As pessoas no sul do Líbano estão em situação ainda pior. Muitas residências foram destruídas e a agricultura na região foi duramente afetada. "A confiança nos que governam o país é abaixo de zero. Então, como é possível ter uma economia, com todos esses fatores?", indagou Badaro.
A agricultura libanesa foi fortemente impactada pelo conflito. Os combates poluem o solo, expulsam os fazendeiros de suas propriedades, interrompem cadeias de abastecimento e danificam a infraestrutura, ameaçando a produção.
Em abril, o primeiro-ministro Najib Mikati relatou que 800 hectares de terra haviam sido destruídos; que 34.000 cabeças de gado morreram e que 75% dos fazendeiros locais perderam seus meios de sustento.

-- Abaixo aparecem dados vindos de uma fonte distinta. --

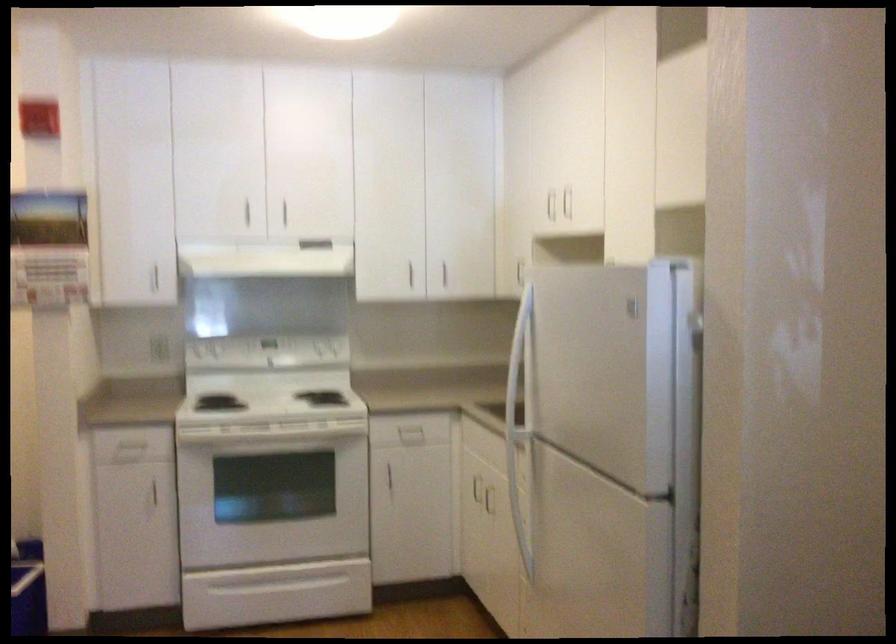
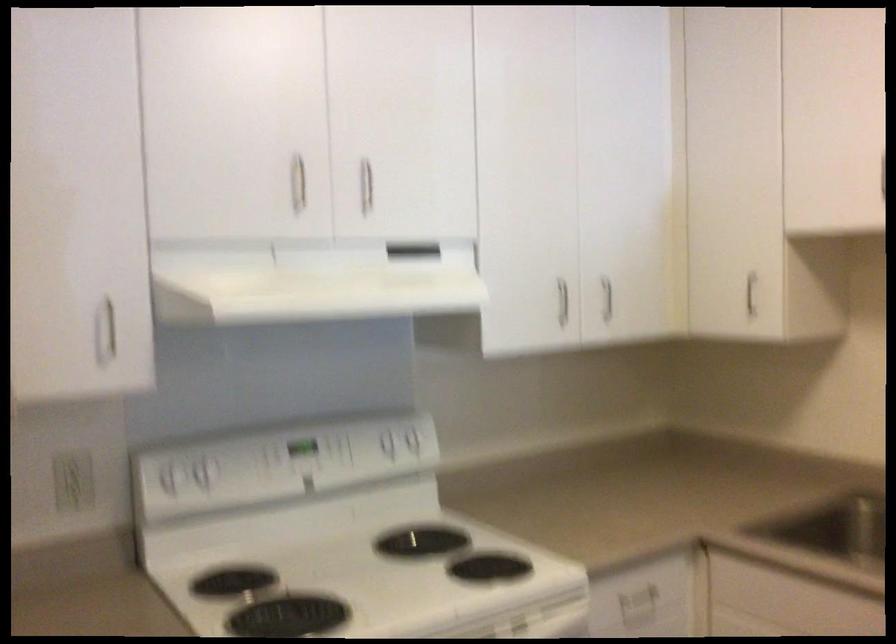
In the second image, find the point that corresponds to (159,346) in the first image.

(73, 480)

A emissora britânica BBC contabilizou um total de 7.491 ataques dos dois lados da fronteira desde o início do conflito, no ano passado, com Israel realizando cinco vezes mais ataques do que o Hezbollah. Tudo isso causou danos significativos à infraestrutura, incluindo abastecimento de água, eletricidade, telecomunicações e estradas, além de causar mortes entre os funcionários de manutenção e as equipes de emergência.
No sul do Líbano e em Beqaa, quase 500.000 pessoas tiveram de deixar suas residências desde a intensificação da campanha militar de Israel, afirmou o ministro libanês das Relações Exteriores, Abdallah Bou Habib. Ele diz isso se soma que cerca de outras 110.000 pessoas que já estavam desabrigadas. "O aumento dos desabrigados contribui para o desespero e a piora da situação social e econômica do país", diz Nader.
Badaro afirma que a economia libanesa compreende diferentes níveis. Há as pessoas que possuem rendimentos vindos do exterior ou pagamentos indexados no próprio país. Há, então, aqueles que ganham salários fixos e os que não possuem nenhum rendimento, que são os que sofrem enormemente agora.
Entre estes últimos, muitos são empregados do setor turístico, que foi fortemente impactado, diz Badaro. "O setor do turismo está fundamentalmente morto. A maioria das casas noturnas e restaurantes estão à beira da falência, com queda nas atividades de 50%, podendo chegar a 60% ou 70%."